Valerie is real! Some old bitch in Melbourne already WAS supplying half the country. Or a tiny fraction of the country, nobody knows...
1351 most horrific chemist trip ever spent entire time writing plea for help note to dr/worker ni head but it was full of expletives. Everyone is looking and talking about me I would have started a huge fight if I had challenged 2 black boys for swearing at me.
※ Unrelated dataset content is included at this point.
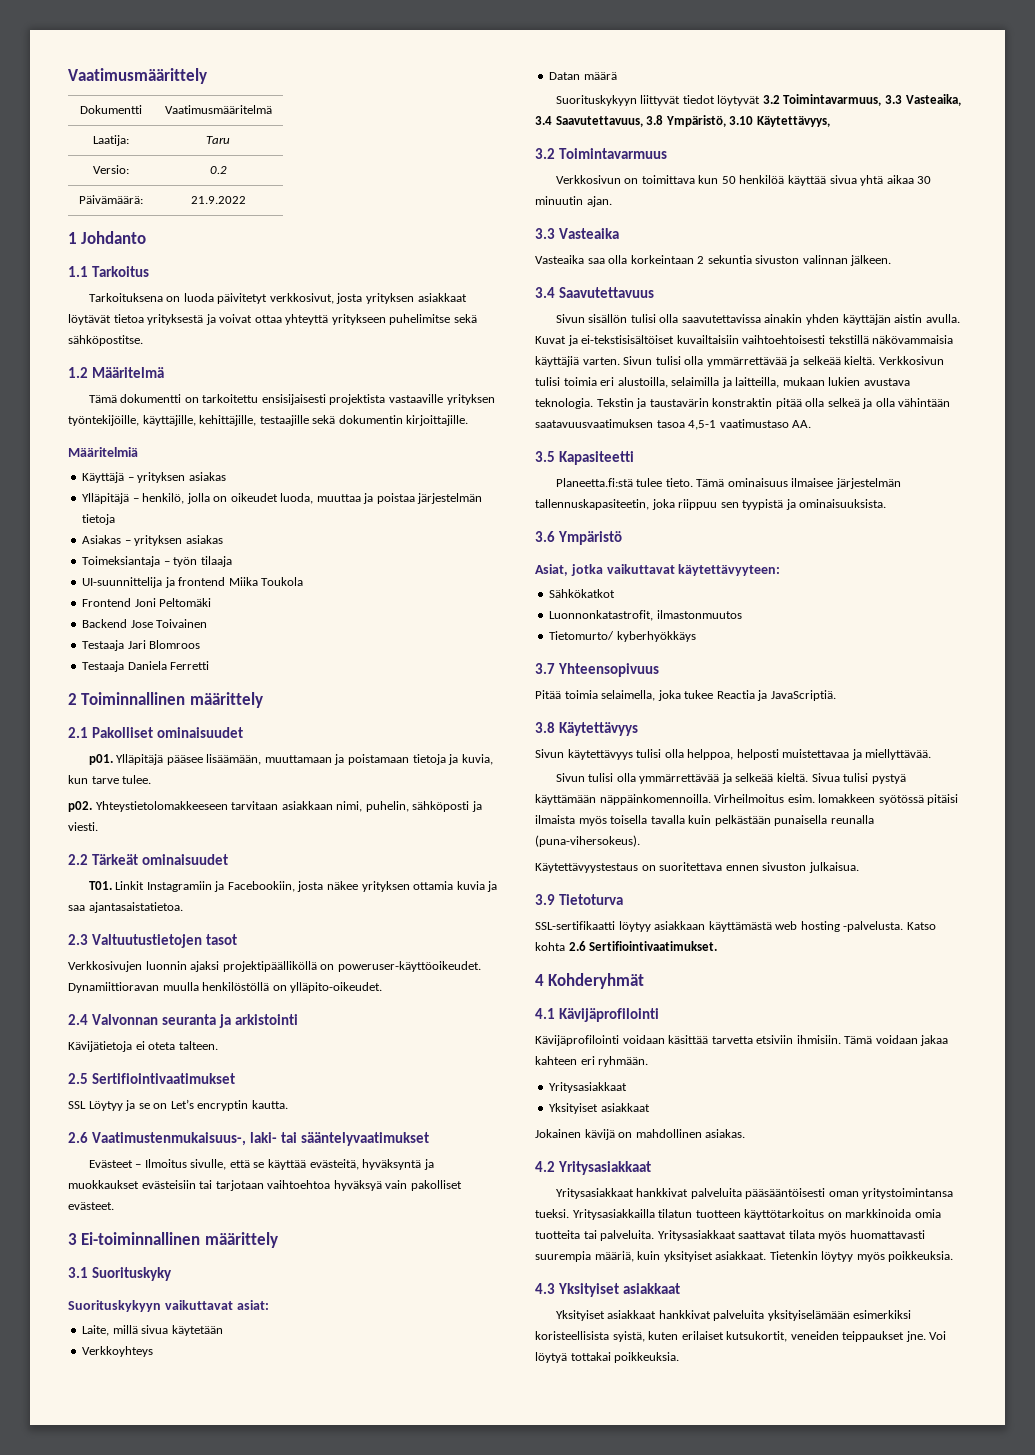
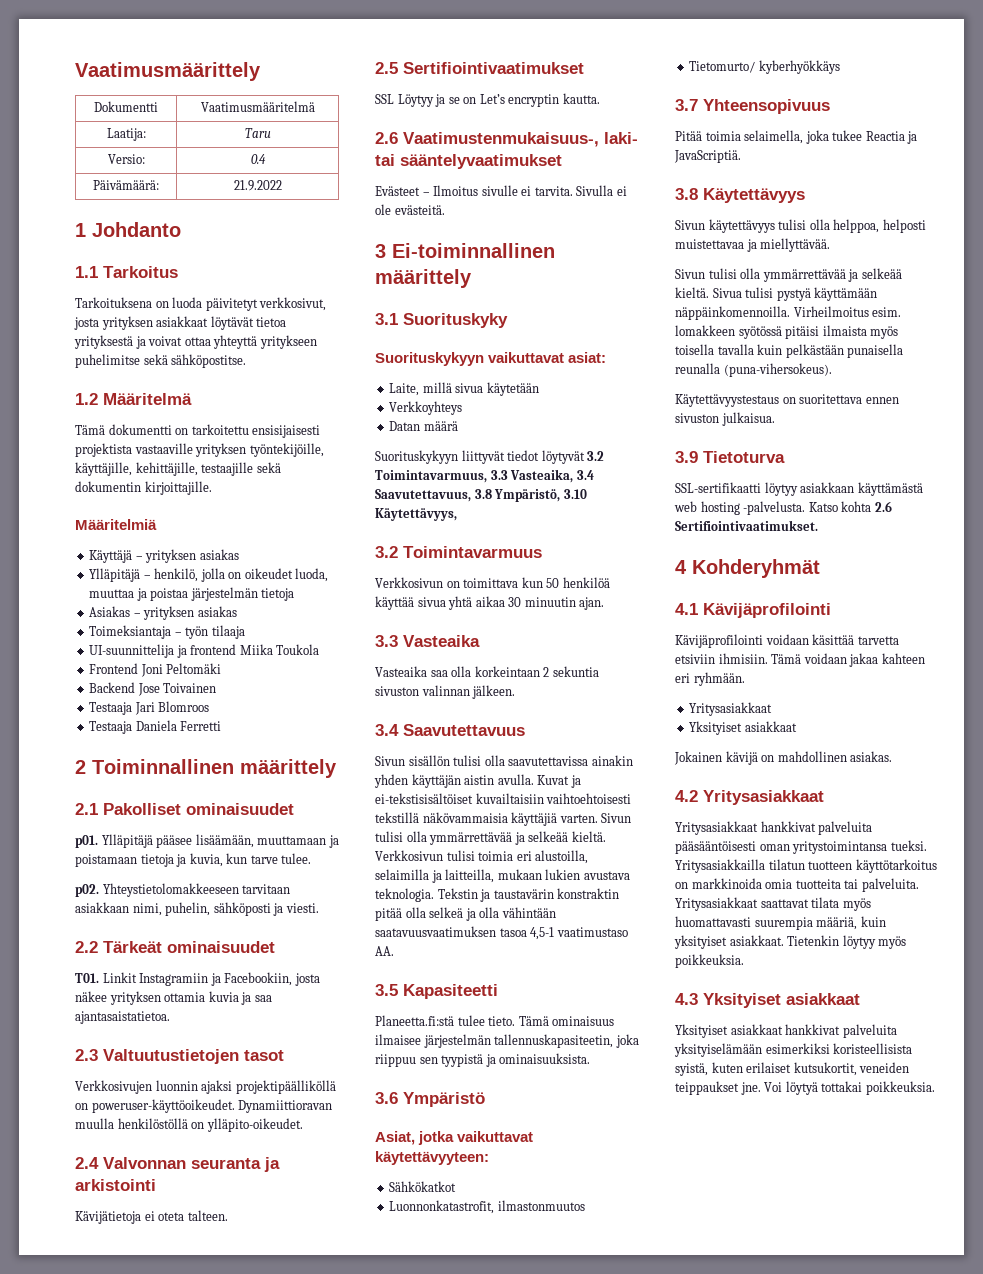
[209,166,227,174] 0.2 -> [250,154,266,164] 0.4
[190,1159,434,1170] [68,1180,462,1191] [68,1202,114,1210] sivulle, että se käyttää evästeitä, hyväksyntä ja muokkaukset evästeisiin tai tarjotaan vaihtoehtoa hyväksyä vain pakolliset evästeet. -> [481,185,627,196] [375,204,445,215] sivulle ei tarvita. Sivulla ei ole evästeitä.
Yeah I know it is paranoiia but it is still happening I feel totally fucking out of it I am not going to even try to sleep though I know this is what I should do my head is going about 5000 miles an hour hey i'm not hearing voices. music stopped it. i cannot walk, open anything, do anything without the fucking object talking at me e.g. the shower saying paradise paradise what the fuck am i meant to do i am not going down the fuckign nuthouse no way, if i go there i will go on monday i don't know if i can last till then i feel fucking terrible/desperate/weird/up cracked out of my head have had no crack except £5 on Sun/Mon early hours. Before that nothing for weeks unless i have such bad amnesia i do not know what i am doing. and i don't know what i am doing what am i doing ?? what?
??
? im still posting this what teh fuck
everything sounds so LOUD
i have to sleep
maybe it will all be gone by whenever it is nearly 2pm i have not bothered to sleep i cannot sleep i cannot sleep i migt die if i sleep
o just shuttup you crazy fucker
you see now i don't want to post this. bc people reading this. i[m ok im ok im not ok i dont know what am i supposed to do???